Réjean Aucoin, avocat ayant sa pratique dans la région, est l’initiateur de ce regroupement en collaboration avec le Conseil de développement économique de la Nouvelle-Écosse (CDÉNÉ). Il est pour l’instant difficile de dire quels seront son rôle et sa mission. En effet, Glen Bourgeois, agent de développement rural pour la région de Chéticamp, a expliqué : « On veut que la communauté (commerçants et entrepreneurs) se prononce. Le rôle du Conseil sera déterminé selon l’implication de cette communauté. » Toutefois, on sait fort bien que le Conseil a été créé pour redynamiser le milieu des affaires de la communauté acadienne de Chéticamp.

Chéticamp est reconnu pour avoir une vie communautaire des plus dynamiques et un esprit coopératif. Cependant, il n’y avait aucune association qui regroupait les entrepreneurs et les commerçants. Il était temps que la communauté réagisse. Outre la fermeture du magasin Robin, de l’incertitude plane quant à la viabilité de certaines entreprises saisonnières dans les industries traditionnelles de la pêche et du tourisme. Plusieurs entrepreneurs réalisent qu’il est temps de prendre la situation en main. N’est-ce pas l’union qui fait la force?

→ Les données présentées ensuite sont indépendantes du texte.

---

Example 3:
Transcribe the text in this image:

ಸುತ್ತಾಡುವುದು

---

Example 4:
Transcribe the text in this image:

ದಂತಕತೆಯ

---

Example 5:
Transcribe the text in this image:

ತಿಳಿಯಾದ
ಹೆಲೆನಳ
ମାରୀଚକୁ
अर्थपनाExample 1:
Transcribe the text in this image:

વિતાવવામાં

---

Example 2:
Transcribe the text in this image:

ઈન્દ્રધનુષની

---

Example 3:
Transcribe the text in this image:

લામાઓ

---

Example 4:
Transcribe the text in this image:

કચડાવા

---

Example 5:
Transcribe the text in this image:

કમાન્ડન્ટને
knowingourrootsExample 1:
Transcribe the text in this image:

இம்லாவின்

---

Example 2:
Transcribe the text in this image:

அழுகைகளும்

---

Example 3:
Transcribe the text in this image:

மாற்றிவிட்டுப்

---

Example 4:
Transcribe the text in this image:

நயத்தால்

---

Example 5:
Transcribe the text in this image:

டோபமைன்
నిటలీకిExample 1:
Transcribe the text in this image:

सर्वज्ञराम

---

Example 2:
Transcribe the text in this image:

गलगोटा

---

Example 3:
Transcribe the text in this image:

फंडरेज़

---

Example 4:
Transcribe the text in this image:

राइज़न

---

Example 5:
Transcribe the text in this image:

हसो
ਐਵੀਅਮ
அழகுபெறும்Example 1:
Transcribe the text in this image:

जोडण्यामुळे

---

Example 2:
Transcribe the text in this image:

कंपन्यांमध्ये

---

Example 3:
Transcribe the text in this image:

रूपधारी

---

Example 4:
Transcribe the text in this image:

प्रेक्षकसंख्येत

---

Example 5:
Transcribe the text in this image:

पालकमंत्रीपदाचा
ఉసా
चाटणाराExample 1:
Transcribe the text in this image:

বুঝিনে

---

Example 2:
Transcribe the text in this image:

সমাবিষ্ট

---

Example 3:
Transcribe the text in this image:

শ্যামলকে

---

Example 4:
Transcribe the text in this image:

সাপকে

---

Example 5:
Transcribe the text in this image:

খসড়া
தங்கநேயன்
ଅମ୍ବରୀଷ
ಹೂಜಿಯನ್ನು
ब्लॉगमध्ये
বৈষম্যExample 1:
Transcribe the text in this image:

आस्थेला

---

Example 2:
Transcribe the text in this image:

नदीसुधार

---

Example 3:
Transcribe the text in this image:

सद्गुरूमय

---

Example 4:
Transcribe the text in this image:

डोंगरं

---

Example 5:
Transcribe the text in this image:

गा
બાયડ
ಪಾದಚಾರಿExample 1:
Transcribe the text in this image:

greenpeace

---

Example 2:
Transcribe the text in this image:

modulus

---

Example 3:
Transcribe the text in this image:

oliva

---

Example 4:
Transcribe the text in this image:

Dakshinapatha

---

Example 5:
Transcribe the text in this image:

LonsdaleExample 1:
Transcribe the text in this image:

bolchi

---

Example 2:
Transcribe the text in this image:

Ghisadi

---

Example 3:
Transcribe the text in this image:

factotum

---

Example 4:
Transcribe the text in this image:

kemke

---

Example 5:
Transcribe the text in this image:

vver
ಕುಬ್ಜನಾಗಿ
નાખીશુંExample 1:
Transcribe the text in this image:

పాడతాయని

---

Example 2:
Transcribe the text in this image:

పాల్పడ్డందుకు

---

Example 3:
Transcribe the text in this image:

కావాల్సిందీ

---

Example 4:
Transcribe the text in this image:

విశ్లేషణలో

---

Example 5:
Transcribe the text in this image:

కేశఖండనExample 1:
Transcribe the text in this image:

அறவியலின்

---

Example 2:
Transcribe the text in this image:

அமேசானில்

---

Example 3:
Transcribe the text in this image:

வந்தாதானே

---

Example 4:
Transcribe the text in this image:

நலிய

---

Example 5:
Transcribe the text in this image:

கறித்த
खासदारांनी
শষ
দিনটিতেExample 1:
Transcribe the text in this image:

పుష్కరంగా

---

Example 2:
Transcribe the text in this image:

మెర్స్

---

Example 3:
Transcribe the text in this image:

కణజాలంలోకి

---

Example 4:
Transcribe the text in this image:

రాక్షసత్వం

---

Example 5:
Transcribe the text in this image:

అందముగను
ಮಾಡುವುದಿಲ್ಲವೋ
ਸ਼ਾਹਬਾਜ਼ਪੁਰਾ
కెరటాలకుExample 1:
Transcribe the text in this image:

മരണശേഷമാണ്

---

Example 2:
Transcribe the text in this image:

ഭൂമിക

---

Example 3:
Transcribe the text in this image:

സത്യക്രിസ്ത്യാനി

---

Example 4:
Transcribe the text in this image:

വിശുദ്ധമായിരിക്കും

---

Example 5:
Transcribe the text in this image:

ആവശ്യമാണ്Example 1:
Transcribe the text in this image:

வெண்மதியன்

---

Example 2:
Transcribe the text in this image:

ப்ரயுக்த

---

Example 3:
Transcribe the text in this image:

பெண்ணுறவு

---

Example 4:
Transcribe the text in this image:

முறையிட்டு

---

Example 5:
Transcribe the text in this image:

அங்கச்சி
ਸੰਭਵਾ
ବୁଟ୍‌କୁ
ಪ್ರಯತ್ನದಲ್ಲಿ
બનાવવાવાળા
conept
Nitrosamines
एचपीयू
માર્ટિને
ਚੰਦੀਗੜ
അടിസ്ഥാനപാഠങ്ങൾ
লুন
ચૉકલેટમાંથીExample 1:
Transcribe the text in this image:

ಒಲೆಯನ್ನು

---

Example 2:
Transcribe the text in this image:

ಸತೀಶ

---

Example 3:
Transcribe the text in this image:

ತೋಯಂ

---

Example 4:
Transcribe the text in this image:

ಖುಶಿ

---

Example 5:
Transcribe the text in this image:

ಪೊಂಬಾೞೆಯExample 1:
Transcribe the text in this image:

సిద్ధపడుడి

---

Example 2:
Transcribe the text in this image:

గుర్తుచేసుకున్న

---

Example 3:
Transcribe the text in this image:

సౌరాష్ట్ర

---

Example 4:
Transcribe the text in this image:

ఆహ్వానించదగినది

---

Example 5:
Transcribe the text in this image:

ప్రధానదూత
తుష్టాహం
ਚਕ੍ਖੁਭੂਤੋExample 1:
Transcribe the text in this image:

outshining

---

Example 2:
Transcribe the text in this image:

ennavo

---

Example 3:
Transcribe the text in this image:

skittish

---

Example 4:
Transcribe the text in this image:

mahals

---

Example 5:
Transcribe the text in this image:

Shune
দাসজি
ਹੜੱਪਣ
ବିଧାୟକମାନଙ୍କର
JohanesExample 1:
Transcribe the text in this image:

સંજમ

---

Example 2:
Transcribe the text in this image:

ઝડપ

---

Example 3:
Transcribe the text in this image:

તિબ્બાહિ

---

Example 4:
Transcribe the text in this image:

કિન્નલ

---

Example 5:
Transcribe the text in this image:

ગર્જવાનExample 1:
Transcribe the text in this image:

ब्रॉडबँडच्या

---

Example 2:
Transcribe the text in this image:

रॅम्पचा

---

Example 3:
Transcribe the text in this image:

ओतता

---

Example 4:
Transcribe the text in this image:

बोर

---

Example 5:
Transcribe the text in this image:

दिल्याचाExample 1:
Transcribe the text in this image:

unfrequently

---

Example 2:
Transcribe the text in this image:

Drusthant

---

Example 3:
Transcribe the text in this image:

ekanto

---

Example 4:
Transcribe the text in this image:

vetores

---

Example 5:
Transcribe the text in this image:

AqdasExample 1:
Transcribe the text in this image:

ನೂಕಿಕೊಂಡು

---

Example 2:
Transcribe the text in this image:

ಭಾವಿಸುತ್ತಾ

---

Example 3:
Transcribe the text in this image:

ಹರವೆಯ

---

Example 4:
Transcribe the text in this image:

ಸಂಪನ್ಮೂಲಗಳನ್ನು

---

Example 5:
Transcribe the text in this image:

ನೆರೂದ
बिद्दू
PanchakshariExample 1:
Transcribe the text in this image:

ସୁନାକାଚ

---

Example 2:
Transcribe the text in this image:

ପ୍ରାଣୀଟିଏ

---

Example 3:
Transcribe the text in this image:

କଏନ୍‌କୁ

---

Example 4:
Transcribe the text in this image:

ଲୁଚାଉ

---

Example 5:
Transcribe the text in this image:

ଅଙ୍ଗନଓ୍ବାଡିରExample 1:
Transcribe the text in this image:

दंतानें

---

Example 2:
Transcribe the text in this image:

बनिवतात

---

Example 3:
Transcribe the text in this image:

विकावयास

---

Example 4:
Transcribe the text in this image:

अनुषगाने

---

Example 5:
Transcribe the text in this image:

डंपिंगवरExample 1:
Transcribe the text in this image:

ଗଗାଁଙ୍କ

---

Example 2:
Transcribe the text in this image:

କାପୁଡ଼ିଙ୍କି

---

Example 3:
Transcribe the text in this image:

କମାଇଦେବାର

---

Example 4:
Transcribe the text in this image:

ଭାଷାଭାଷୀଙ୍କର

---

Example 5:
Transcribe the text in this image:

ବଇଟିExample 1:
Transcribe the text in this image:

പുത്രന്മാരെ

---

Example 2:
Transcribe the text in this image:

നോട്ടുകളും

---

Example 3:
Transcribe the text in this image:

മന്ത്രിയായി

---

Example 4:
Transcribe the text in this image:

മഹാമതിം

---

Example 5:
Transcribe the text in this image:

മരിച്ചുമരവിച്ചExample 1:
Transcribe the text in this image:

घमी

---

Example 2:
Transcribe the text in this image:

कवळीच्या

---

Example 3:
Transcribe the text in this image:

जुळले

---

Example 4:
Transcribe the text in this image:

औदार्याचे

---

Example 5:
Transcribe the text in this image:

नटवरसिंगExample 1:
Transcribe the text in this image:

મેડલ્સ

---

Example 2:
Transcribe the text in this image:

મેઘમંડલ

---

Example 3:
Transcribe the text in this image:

Le Conseil économique de Chéticamp est à ne pas confondre avec le Conseil de développement économique de la Nouvelle-Écosse. Il n’y a aucun lien avec le CDÉNÉ. « On veut voir la communauté se prendre en main, être maître de ses actions. On a un rôle d’appui et non de gestion », a précisé M. Bourgeois. Pourquoi ne pas s’être appelé Chambre de commerce de Chéticamp? Selon M. Bourgeois, il y a trop de critères et de règlements auxquels répondre pour être une chambre de commerce et on ne sait pas pour le moment quelles sont les attentes du secteur des affaires.

Deux réunions ont lieu les 22 et 24 février afin de déterminer la raison d’être du Conseil et de parler des démarches entreprises jusqu’à maintenant. Yvon Samson, gestionnaire du Réseau de développement économique et d’employabilité de la Nouvelle-Écosse (RDÉE), sera présent lors de la rencontre du 24 février afin de les aider à établir une liste de priorités et de projets.